[Dyslipoproteinemia and chronic kidney failure].

Lipoprotein abnormalities are a regular part of metabolic changes associated with chronic renal failure. The character of dyslipoproteinaemia changes with the severity of disorders of renal functions, from initial deviations in the composition and distribution of circulating lipoprotein particles (a decline of glomerular filtration to 0.7-0.8 ml/s) to differently expressed changes of plasma lipid concentrations in terminal renal failure. The basis of the pathogenetic mechanism of these lipid abnormalities is the negative effect of the uraemic environment on the formation and catabolism of triglyceride-risk lipoproteins and on the function of the reverse cholesterol transport. An important part is also played by the modification of lipoprotein particles by oxidation and glycation. To a different extent also the nutritional status is manifested via the unfavourable composition of dietary fats, reduced effectiveness of antioxidant factors and in some instances also carnitine deficiency. Haemodialysis treatment and in particular peritoneal dialysis modify these lipid abnormalities. From the quantitative aspect renal dyslipoproteinaemia is not very striking, despite this its quantitative changes are important. It may have a negative impact on the progression of renal disease by its participation in the development of glomerular sclerosis and tubulointerstitial fibrosis. As one of the important risk factors it participates also in the acceleration of atherosclerosis in patients with chronic renal failure and in their much higher cardiovascular mortality as compared with the general population.

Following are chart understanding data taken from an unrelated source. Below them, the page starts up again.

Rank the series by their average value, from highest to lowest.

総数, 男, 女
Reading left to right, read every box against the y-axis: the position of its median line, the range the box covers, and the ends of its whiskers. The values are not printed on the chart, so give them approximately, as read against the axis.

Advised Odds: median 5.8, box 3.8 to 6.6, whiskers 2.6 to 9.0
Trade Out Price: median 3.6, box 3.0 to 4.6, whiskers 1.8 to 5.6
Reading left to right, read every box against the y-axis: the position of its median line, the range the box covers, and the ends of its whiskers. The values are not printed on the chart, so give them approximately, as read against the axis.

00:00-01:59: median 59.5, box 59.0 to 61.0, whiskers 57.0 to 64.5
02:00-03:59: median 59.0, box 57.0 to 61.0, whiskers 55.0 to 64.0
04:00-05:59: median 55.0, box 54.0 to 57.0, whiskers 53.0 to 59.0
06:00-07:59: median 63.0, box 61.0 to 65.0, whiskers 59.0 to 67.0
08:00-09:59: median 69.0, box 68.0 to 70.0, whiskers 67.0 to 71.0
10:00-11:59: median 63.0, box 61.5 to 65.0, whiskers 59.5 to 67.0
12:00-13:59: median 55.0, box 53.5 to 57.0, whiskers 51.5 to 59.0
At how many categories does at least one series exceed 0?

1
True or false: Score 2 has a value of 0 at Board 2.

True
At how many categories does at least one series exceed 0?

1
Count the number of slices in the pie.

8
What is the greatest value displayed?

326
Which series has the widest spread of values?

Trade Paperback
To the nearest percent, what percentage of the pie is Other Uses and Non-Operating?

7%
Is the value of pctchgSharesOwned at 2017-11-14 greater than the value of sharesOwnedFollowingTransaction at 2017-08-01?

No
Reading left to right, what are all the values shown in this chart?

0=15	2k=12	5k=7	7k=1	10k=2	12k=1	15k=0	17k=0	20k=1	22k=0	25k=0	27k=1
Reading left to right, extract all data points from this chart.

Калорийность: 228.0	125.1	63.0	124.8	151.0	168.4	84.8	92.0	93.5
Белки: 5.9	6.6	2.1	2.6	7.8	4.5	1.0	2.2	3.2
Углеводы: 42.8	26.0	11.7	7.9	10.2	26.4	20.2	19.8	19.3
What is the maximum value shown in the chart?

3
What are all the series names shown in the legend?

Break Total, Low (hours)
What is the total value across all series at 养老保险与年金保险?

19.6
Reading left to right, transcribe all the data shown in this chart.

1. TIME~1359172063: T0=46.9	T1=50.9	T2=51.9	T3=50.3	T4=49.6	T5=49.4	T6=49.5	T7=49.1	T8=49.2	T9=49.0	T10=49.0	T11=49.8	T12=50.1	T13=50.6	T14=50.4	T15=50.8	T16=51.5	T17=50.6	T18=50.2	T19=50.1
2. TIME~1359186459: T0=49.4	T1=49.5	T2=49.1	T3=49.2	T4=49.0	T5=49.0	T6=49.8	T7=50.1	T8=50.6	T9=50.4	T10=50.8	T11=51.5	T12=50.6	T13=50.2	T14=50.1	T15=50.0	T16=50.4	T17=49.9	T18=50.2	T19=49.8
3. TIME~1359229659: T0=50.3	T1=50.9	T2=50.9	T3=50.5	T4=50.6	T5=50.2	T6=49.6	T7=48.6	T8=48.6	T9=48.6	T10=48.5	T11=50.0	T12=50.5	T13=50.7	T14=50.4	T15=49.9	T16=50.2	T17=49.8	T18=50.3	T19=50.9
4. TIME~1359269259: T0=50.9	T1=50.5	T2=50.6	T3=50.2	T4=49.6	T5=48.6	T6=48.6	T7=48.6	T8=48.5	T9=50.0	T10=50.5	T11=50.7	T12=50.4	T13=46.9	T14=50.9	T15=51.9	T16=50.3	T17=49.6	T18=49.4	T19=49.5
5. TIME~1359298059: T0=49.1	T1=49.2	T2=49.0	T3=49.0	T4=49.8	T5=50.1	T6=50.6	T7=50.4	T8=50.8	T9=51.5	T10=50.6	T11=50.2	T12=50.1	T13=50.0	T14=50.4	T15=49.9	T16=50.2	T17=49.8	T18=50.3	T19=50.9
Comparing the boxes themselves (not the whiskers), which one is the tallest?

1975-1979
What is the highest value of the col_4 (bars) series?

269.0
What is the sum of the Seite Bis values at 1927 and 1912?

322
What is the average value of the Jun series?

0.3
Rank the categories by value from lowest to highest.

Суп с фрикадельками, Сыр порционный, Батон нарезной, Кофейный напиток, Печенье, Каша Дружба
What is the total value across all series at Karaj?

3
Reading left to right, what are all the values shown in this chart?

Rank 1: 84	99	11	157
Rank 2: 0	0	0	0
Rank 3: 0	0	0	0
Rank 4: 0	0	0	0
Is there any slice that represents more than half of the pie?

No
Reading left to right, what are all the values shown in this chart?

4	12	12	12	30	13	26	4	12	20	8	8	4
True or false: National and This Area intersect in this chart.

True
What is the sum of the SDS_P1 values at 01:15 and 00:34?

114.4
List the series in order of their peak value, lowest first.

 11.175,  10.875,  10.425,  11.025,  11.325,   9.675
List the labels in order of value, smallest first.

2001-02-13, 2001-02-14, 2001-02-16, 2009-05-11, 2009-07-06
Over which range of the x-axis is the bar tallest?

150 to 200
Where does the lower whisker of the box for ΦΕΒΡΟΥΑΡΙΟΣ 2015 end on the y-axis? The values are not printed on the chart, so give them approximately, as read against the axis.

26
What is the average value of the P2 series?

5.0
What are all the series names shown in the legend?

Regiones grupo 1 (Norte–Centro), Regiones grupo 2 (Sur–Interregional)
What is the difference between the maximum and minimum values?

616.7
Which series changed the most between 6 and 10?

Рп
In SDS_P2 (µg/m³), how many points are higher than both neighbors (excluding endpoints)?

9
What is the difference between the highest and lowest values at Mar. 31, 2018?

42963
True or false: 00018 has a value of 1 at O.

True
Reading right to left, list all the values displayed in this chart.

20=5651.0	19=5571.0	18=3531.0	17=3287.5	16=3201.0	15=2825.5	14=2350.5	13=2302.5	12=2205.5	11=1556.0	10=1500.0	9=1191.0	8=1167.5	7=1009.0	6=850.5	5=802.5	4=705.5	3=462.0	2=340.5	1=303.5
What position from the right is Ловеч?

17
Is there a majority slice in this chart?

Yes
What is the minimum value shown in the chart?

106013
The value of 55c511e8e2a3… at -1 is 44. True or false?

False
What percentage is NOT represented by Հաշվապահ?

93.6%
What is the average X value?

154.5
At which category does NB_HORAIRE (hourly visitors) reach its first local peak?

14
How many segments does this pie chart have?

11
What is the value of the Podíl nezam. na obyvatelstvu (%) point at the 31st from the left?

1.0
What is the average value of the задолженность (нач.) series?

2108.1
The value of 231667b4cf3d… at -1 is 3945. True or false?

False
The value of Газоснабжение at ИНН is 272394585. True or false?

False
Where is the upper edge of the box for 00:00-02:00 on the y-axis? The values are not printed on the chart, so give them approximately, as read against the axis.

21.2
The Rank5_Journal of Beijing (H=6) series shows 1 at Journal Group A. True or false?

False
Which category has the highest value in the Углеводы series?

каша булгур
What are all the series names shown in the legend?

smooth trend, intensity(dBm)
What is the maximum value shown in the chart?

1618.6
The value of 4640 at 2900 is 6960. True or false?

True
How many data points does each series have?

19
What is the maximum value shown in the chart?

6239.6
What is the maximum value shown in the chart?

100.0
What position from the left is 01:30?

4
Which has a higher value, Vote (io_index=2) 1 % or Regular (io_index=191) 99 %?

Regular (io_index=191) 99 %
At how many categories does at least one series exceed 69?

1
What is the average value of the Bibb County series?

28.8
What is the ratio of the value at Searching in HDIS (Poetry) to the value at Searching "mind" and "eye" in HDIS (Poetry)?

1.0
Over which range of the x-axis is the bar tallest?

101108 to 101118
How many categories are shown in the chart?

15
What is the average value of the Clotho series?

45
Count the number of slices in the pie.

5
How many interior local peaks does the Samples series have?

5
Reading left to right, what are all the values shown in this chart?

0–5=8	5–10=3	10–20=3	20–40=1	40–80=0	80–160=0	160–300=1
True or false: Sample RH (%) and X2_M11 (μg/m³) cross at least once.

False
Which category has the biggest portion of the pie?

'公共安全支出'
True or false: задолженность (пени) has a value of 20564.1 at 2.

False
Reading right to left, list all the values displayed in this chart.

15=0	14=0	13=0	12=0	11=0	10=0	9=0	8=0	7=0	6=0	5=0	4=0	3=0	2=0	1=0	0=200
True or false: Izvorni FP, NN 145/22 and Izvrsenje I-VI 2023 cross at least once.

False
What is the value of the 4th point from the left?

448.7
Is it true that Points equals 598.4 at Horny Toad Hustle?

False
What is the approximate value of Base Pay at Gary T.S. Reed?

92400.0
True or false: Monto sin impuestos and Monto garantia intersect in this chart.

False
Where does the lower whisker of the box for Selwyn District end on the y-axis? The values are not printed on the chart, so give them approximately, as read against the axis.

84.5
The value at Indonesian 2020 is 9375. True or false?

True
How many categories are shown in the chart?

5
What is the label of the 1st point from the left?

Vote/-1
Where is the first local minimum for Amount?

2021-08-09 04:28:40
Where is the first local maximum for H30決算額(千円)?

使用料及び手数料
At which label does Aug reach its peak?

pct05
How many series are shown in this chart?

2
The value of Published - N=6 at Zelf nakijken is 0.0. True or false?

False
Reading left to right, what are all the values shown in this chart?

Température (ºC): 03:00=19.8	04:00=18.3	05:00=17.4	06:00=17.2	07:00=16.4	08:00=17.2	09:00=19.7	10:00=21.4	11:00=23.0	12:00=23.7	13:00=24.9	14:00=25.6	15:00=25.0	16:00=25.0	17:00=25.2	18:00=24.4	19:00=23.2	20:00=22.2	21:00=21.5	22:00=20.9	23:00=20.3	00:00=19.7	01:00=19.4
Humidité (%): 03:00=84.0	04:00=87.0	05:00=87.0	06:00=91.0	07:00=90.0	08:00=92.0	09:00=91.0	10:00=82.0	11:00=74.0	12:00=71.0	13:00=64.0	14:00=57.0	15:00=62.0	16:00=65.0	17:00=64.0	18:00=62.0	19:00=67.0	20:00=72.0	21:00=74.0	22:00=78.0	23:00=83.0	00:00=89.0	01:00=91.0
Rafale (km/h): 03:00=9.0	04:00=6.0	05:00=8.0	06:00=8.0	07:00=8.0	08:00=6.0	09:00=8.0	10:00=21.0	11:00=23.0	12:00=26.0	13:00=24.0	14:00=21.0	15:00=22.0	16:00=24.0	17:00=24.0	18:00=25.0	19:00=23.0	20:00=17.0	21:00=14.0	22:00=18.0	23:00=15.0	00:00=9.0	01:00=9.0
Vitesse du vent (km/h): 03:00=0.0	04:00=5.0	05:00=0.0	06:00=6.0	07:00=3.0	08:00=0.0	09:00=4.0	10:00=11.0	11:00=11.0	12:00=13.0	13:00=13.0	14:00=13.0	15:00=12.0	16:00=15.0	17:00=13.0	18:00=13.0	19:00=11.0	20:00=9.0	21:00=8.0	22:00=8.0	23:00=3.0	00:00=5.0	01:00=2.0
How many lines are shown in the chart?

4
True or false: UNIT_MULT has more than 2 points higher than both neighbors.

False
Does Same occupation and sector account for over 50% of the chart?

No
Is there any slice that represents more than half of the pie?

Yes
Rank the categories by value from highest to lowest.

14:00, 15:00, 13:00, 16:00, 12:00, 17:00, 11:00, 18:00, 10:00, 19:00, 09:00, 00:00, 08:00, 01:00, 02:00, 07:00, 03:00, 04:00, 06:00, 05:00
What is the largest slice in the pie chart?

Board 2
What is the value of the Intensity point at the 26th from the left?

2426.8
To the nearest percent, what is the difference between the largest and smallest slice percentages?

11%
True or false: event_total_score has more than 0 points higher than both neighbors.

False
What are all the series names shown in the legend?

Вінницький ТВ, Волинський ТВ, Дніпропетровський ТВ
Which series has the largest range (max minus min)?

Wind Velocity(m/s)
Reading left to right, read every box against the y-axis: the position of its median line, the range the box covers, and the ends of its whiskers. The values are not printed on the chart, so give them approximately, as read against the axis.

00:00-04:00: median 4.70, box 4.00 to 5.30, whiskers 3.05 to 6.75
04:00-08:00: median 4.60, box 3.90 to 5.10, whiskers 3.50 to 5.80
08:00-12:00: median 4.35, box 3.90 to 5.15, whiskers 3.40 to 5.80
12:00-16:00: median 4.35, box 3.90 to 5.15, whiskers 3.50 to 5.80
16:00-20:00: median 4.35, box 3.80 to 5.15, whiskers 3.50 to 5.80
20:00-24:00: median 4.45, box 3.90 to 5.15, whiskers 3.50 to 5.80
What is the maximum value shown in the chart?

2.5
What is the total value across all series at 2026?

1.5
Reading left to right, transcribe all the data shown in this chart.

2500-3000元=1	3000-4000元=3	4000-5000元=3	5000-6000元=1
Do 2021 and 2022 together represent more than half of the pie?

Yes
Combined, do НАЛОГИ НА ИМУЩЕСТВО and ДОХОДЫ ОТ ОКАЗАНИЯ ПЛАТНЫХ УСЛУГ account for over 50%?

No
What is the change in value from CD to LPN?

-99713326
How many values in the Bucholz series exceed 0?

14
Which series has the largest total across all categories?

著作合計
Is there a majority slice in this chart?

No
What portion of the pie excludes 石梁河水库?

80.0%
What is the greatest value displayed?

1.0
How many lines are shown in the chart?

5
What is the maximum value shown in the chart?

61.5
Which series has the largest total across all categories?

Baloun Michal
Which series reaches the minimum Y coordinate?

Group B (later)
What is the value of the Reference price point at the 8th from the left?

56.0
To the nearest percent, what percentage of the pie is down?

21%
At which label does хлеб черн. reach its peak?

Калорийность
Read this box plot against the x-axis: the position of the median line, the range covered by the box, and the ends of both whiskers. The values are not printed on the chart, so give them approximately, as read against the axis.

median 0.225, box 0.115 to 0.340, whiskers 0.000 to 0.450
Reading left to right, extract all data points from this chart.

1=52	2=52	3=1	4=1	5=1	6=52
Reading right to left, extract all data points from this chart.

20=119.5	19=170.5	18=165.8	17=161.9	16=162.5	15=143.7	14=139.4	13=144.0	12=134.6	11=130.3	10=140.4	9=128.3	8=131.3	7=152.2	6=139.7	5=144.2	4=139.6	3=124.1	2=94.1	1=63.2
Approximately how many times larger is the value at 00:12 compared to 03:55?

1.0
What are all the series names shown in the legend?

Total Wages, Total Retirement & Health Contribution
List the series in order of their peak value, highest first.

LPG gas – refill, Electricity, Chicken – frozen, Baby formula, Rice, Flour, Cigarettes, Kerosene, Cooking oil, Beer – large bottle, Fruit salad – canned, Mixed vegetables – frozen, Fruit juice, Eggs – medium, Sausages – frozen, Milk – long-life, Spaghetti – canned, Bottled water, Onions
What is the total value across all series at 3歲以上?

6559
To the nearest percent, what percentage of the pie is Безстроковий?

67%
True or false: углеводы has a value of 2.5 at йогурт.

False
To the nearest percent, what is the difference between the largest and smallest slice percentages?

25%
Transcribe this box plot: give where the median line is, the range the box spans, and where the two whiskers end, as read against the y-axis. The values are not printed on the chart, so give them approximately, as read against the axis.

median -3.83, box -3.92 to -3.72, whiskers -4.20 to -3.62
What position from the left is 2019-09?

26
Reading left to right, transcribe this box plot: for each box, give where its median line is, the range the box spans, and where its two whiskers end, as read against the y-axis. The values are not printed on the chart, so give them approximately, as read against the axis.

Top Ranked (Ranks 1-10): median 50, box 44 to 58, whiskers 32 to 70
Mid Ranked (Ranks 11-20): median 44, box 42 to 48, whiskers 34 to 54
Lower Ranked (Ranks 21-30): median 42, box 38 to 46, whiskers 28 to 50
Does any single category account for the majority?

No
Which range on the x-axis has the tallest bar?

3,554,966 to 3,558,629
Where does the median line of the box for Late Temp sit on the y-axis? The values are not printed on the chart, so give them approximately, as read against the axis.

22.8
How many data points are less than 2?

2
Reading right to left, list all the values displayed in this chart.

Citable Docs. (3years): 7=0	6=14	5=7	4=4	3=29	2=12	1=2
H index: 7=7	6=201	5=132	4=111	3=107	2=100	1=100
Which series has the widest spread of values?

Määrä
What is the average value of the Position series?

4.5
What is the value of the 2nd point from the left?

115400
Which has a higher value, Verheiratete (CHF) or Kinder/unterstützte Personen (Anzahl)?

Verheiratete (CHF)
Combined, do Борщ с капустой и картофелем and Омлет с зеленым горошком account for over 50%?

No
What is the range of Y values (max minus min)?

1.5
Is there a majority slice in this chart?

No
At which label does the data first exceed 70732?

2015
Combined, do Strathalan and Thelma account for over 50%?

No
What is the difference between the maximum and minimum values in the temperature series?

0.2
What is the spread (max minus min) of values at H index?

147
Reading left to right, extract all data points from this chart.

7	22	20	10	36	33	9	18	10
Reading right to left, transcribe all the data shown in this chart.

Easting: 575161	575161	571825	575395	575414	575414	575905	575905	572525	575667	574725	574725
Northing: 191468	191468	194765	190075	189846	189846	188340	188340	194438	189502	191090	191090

These factors justify efforts to influence uraemic dyslipoproteinaemia. Fibrates or statins are indicated in conjunction with the supporting effect of diet and modification of the dialysis regimen. In tables and figures some results assembled by the authors are presented obtained in a group of dialyzed patients (characteristic of the lipid profile under basal conditions on fasting and after an oral lipid load and experience with influencing dysliopoproteinaemia by fenofibrates and atorvastatin).